Quem folheia o seu portfólio (perdão, Tumblr) irá encontrar o cobiçado vestido laranja Zuhair Murad de Cláudia Vieira e o Ermanno Scervino de Maria Clara nos Globos de Ouro. “Para vestir uma pessoa, primeiro tens de ter em conta a personalidade e quais são as cores e as partes do corpo de que não gosta”, admite Nelly de Melo Gonçalves. “O mais importante não é a silhueta nem a cor. É a personalidade da pessoa. Se ela não se sentir confortável, não fiz um bom trabalho”. No entanto, não dispensa uns bons sapatos e casaco — “pequenas coisas que dão valor à silhueta”.

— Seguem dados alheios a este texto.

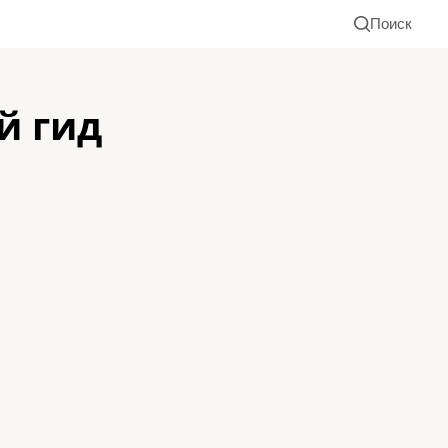
Поиск
й гид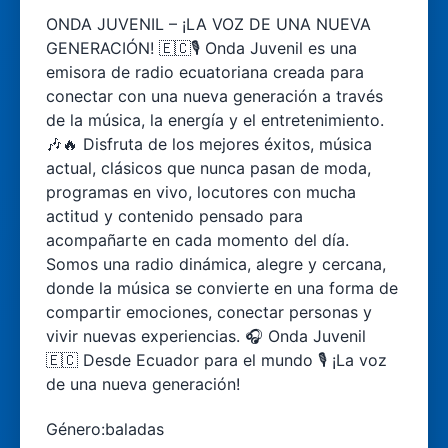
ONDA JUVENIL – ¡LA VOZ DE UNA NUEVA
GENERACIÓN! 🇪🇨🎙️ Onda Juvenil es una
emisora de radio ecuatoriana creada para
conectar con una nueva generación a través
de la música, la energía y el entretenimiento.
🎶🔥 Disfruta de los mejores éxitos, música
actual, clásicos que nunca pasan de moda,
programas en vivo, locutores con mucha
actitud y contenido pensado para
acompañarte en cada momento del día.
Somos una radio dinámica, alegre y cercana,
donde la música se convierte en una forma de
compartir emociones, conectar personas y
vivir nuevas experiencias. 🎧 Onda Juvenil
🇪🇨 Desde Ecuador para el mundo 🎙️ ¡La voz
de una nueva generación!
Género:
baladas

Trabalha como stylist freelancer há cerca de seis anos mas também é coordenadora de bastidores e desfiles de grandes marcas internacionais em Milão e Paris. Como vive na capital francesa, entra em contacto direto com as marcas para pedir roupa emprestada e aprovação para vestir celebridades portuguesas. “No meu trabalho ando sempre a competir contra o tempo por isso tento antecipar e pesquisar os looks o mais cedo possível”, diz. “Especialmente na altura das semanas de moda em que as marcas e showrooms estão ocupadas com a organização dos desfiles e das festas.” De seguida, envia sugestões às clientes para pedir feedback até o resultado final pisar uma passadeira vermelha e ser fotografado.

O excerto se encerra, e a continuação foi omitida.